Instruction 1:
Format the records, from the start up to and including the line with "Stronger and More", as a Markdown table with the columns "No." and "Entry", skipping blank lines.

Document text:
※
First, the private sector takes on debt, touting the enhanced returns possible by doing so. This creates an initial sugar high of prosperity, as economic growth jumps on increased investment in productive resources. At some point, however, a limit to productive borrowing is reached. To maintain the economic growth that has come to be expected, government begins to leverage up also.

By definition, government spending is not productive. Otherwise private investment would have stepped in already. So the borrowings of sovereign debt, unlike those of private debt, are not invested in assets that produce a return to the borrower. That return is needed to justify the cost of interest on debt. Put differently, society at large may benefit from government borrowing and spending initially, but not more than it will cost in taxes and interest that will have to be paid eventually.

The global financial crisis hastened the move from stage one to stage two of the debt cycle by debuting epic government bailouts of the private sector and a collapse in government revenue. Debt was transferred in unprecedented proportions from the private sector to the public sector in a short amount of time and the revenue needed to pay for it all evaporated. This has put many nations well and truly over the line of unsustainable debt. Europe’s sovereign debt troubles was just another version of the same issue, with debt being transferred and taken on by governments.

The nature of the political process is to continue to borrow, leaving your political descendants to deal with the bill. Rarely, a politician with foresight might reduce the debt burden. But that is only politically popular during periods of prosperity, which are in turn often driven by increasing leverage in the private sector. So either way, growth is debt-fuelled growth.

As debt mounts, both in the private sector and public sector, the determining factor of prosperity becomes the cost of debt – interest rates. That’s why governments monopolise control over rates by creating central banks. Central bankers are given the mandate, express or implied, to maintain employment and growth. As debt levels reach the point where the benefits of borrowing no longer justify the costs, central bankers simply lower rates. Paradoxically, the lower rates go, the more leverage becomes viable.

As an aside, many economists point to low interest rates as evidence that an economy is maturing, or is developed. Instead, it is more likely a sign of heavy indebtedness.

The third stage in the lifecycle of debt, the previous two being private and public borrowing, is monetisation of debt. Without the economic growth that comes with investing borrowed funds into productive assets, the debt burden soon becomes overwhelming. And so both public and private borrowers and lenders turn to the central bankers and their printing press for relief.

Most of the world is edging towards this third stage, where public debt and private debt reach impossible extents. Simply lowering rates doesn’t create more borrowing by the private sector any longer. And the public sector begins to struggle to find lenders. It turns to central banks to finance the debt, which is why central banks around the world are holding ever more government debt today.

What this third stage of the debt lifecycle looks like when it gets out of hand is an open question. Many point to the likes of the Weimar Republic and Zimbabwe as evidence of hyperinflation being the mark of the end of a debt cycle. But a build-up of debt on a global scale to the extent we are seeing now has never occurred. Its results are difficult to foresee.

So where is China in the three-stage debt cycle? Well, it seems that policy makers skipped much of the first stage and went straight to the second. Private debt featured, but not to the same nefarious extent it did in Western economies.
※
[Dataset items]

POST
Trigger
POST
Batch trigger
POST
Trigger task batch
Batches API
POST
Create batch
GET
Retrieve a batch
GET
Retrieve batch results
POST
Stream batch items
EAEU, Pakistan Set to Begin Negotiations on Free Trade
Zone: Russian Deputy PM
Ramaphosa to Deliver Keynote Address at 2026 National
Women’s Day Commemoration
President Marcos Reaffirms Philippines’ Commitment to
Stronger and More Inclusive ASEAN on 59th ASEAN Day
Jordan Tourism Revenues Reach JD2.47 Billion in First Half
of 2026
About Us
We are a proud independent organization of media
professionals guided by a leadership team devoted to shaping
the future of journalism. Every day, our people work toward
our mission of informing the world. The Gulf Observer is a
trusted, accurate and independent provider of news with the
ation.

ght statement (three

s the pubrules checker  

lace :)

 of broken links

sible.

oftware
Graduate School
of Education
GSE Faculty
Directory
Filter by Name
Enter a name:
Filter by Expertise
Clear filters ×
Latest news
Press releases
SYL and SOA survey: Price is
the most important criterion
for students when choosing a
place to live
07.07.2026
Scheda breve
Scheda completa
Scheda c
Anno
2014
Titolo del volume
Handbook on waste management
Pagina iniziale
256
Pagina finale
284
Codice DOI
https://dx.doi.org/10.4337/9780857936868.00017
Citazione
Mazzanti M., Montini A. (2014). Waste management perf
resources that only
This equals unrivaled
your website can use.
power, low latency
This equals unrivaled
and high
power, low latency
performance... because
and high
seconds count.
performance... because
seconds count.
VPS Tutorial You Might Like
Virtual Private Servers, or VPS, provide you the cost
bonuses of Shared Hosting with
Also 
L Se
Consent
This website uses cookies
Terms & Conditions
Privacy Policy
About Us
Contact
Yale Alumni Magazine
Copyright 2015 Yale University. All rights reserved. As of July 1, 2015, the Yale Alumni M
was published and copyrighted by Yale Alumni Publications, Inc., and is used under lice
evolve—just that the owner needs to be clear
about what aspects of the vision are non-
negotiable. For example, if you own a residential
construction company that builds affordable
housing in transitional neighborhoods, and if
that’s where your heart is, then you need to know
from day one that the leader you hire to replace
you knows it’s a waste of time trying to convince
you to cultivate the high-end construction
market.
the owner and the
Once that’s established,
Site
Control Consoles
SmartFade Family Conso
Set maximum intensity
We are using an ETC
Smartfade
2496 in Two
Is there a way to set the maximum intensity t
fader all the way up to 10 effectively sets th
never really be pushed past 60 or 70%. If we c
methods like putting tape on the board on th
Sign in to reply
※
Instruction 2:
Rewrite the passage of the debt cycle text from "The third stage" up to and including "government debt today.", putting "money press" in place of "printing press".

Task result 1:
| No. | Entry |
|---|---|
| 1 | POST |
| 2 | Trigger |
| 3 | POST |
| 4 | Batch trigger |
| 5 | POST |
| 6 | Trigger task batch |
| 7 | Batches API |
| 8 | POST |
| 9 | Create batch |
| 10 | GET |
| 11 | Retrieve a batch |
| 12 | GET |
| 13 | Retrieve batch results |
| 14 | POST |
| 15 | Stream batch items |
| 16 | EAEU, Pakistan Set to Begin Negotiations on Free Trade |
| 17 | Zone: Russian Deputy PM |
| 18 | Ramaphosa to Deliver Keynote Address at 2026 National |
| 19 | Women’s Day Commemoration |
| 20 | President Marcos Reaffirms Philippines’ Commitment to |
| 21 | Stronger and More Inclusive ASEAN on 59th ASEAN Day |

Task result 2:
The third stage in the lifecycle of debt, the previous two being private and public borrowing, is monetisation of debt. Without the economic growth that comes with investing borrowed funds into productive assets, the debt burden soon becomes overwhelming. And so both public and private borrowers and lenders turn to the central bankers and their money press for relief.

Most of the world is edging towards this third stage, where public debt and private debt reach impossible extents. Simply lowering rates doesn’t create more borrowing by the private sector any longer. And the public sector begins to struggle to find lenders. It turns to central banks to finance the debt, which is why central banks around the world are holding ever more government debt today.